As it was mentioned before, SCONE mechanism can handle system calls. This feature is called asynchronous system calling. So SCONE produce container processes with asynchronous system call interface to the central operating system. SCONE’s implementation use a shared memory for copying system call argument and returning the results back and to signal the implementation of the system call. Into the SCONE kernel module system calls are implemented by individual threads running. Therefore, threads that are existing into the enclaves there is no need to be out of the enclave when system calls executed.
SCONE mechanism also, is related with existing Docker container environments, and guarantee that secure containers are suitable for the Linux containers standard. The cantra l operating system need to use a Linux SGX driver in order to increase the performance, a SCONE kernel module. Is remarkable that, SCONE mechanism does not need any functionality from the Intel Linux SDK except from the Linux SGX driver.
B. External interface shielding
Trusted operating systems are is very widespread and there is a lot of demand for them, especially, from popular services, such as Memcached and Redis. This is happens because such services need to communicate with other tasks through the TCP channels which are not encrypted(this means without the use of TLS), and export to stdout and stderr directly.
In order to protect those services into containers, which provide security, SCONE offers special functions into set of shields. The first thing that this set of shields is deals with is the avoidance of low level attacks as for example the operating system kernel controlling buffer sizes and pointers go through the service. The second thing that the set of shields is focuse on is the guarantee of probity and trustness of application data that passed through the operating system. This set of shields is provided by a specific shield library to the services. SCONE provide this set of shield that was mentioned above for the encryption of console streams, encryption of files and for the encryption of communication channels through TLS.
C. Asynchronous system calls
Earlier mentioned, that as long as system calls cannot be to be dealt with into the enclaves, are forced to be executed with the help of calls to functions out of them (enclaves). Briefly, this means that the thread process is necessary to pass memory-based arguments out of the enclave memory (DRAM) which is unprotected and implement the outside function to issue the system call. After the system call is completed and return need to go back to the enclave and pass the results from the external memory to the enclave’s memory. Such system calls got a big performance overhead for that reason is suitable only for application with a low system call rate.
To face this problem, SCONE mechanism offers an asynchronous system call interface solution. This interface produce multi-producer and multi-consumer queues which are request queue and a response queue. By placing a request into the request queue, system calls are executed. Into the SCONE there is a kernel module that receive and process those system call requests and all these are handled by an operating system thread. After completion of system call the operating system thread enter the result into the response queue.

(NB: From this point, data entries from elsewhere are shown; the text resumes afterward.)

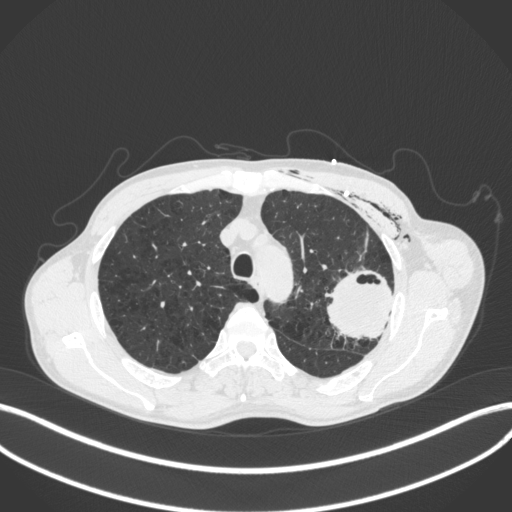
Chest CT, one axial slice; slice 308 of 416 in the series (ordered by position); reconstruction kernel B31f; 120 kVp; lung window (W 1500 / L -600 HU); 512 × 512 image matrix, field of view 400 × 400 mm. Male patient, age 58 years. Case-level facts recorded for this patient, not image findings: clinical TNM (as recorded): T3 N0 M0.
Annotated regions visible in this slice (bounding box drawn by a radiologist):
- lung tumour (recorded histology: adenocarcinoma): bounding box (x1, y1, x2, y2) in pixels: (324, 271, 396, 339)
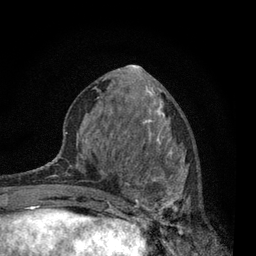
Breast MRI, one axial slice; position 32 of 80 along the scan axis; cropped to one breast; dynamic contrast-enhanced series, time point 2 of 7 at this slice position (early post-contrast); 3 T; TE 2.2 ms, TR 5.5 ms; 256 × 256 image matrix, field of view 150 × 150 mm. Female patient.
Outlined on this slice (semi-automatic segmentation, software-assisted and operator-edited):
- enhancing-tissue mask used for the functional tumour volume (all voxels passing the contrast-enhancement thresholds inside the analysis volume; usually the tumour): box from (x=115, y=142) to (x=201, y=230) px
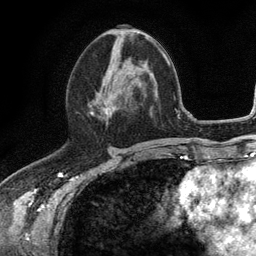
Breast MRI (dynamic contrast-enhanced), one axial slice. Position 55 of 134 along the scan axis. Cropped to one breast. Dynamic contrast-enhanced series, time point 2 of 6 at this slice position (early post-contrast). 3 T. TE 2.8 ms, TR 7.5 ms. 1.2 mm slice thickness. 256 × 256 image matrix, field of view 175 × 175 mm. Female patient.
Annotated regions visible in this slice (semi-automatic segmentation, software-assisted and operator-edited):
- enhancing-tissue mask used for the functional tumour volume (all voxels passing the contrast-enhancement thresholds inside the analysis volume; usually the tumour): box from (x=88, y=66) to (x=143, y=115) px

In conclusion, enclave implementation manage system calls also, guarantee that pointers going through by the operating system to the enclave and do not point to enclave memory. So through all this, is provided protection to enclaves from memory-based Iago attacks and is executed for all shield libraries.
D. Docker integration
Docker is the most popular container platform which is used a lot. That’s why it is a good choice for SCONE’s implementation. There is the possibility in the future to be compatible not only with Docker but with open container platform also (rkt (CoreOS)). SCONE mechanism produce secure containers which is composed of a single Linux process that is secured by an enclave, but from the other side is indiscernible from a Docker container (for example based on the shared central operating system kernel for the implementation of system calls).